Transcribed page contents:
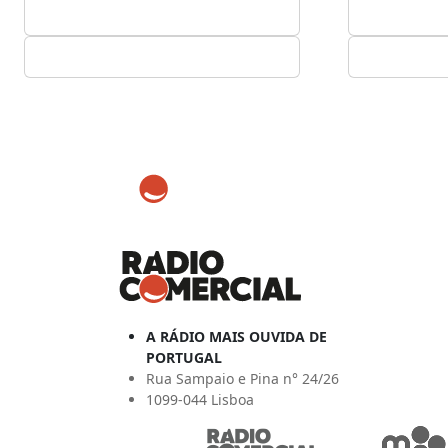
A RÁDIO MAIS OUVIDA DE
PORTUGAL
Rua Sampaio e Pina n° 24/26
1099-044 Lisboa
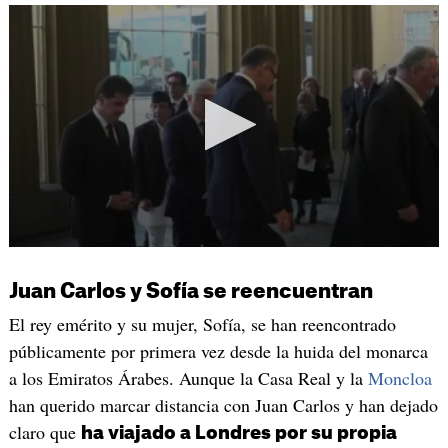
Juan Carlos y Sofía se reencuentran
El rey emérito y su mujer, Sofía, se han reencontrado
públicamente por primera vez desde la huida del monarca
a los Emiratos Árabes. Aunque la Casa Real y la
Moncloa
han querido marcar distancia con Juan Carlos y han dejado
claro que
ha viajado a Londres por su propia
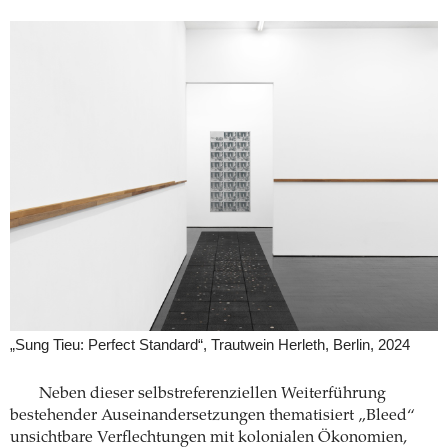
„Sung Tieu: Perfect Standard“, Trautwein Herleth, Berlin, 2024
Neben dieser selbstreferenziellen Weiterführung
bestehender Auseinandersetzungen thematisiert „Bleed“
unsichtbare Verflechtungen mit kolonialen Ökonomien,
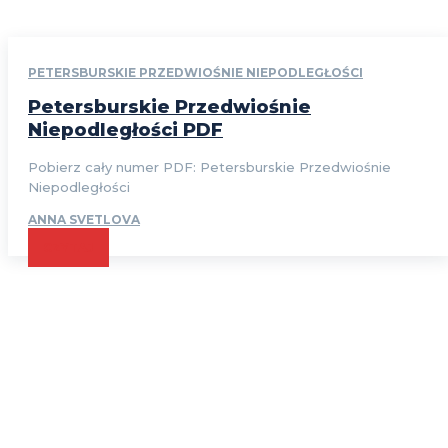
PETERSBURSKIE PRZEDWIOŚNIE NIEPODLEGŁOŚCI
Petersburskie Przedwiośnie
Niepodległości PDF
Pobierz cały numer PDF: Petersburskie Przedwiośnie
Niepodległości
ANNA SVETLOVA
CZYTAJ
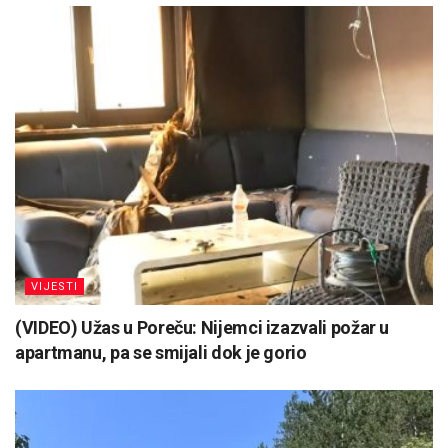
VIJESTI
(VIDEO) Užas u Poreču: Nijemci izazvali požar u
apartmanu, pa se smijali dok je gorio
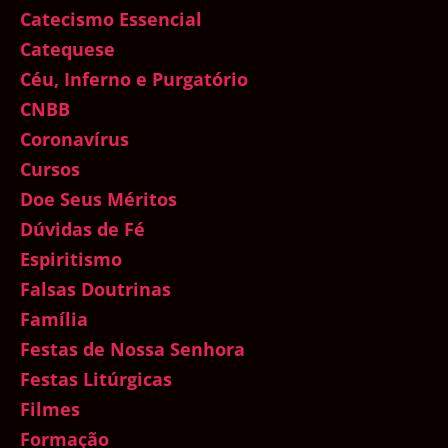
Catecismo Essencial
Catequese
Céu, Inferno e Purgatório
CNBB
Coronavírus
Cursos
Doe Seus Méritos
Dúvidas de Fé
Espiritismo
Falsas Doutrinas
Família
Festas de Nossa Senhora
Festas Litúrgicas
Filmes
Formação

■ What is needed ■
Leave out the pictures, and retype exactly the lines from the one containing "Pobierz cały numer" through the last line of the data above, no more and no less.

■ Expected answer ■
Pobierz cały numer PDF: Petersburskie Przedwiośnie
Niepodległości
ANNA SVETLOVA
CZYTAJ
VIJESTI
(VIDEO) Užas u Poreču: Nijemci izazvali požar u
apartmanu, pa se smijali dok je gorio
Catecismo Essencial
Catequese
Céu, Inferno e Purgatório
CNBB
Coronavírus
Cursos
Doe Seus Méritos
Dúvidas de Fé
Espiritismo
Falsas Doutrinas
Família
Festas de Nossa Senhora
Festas Litúrgicas
Filmes
Formação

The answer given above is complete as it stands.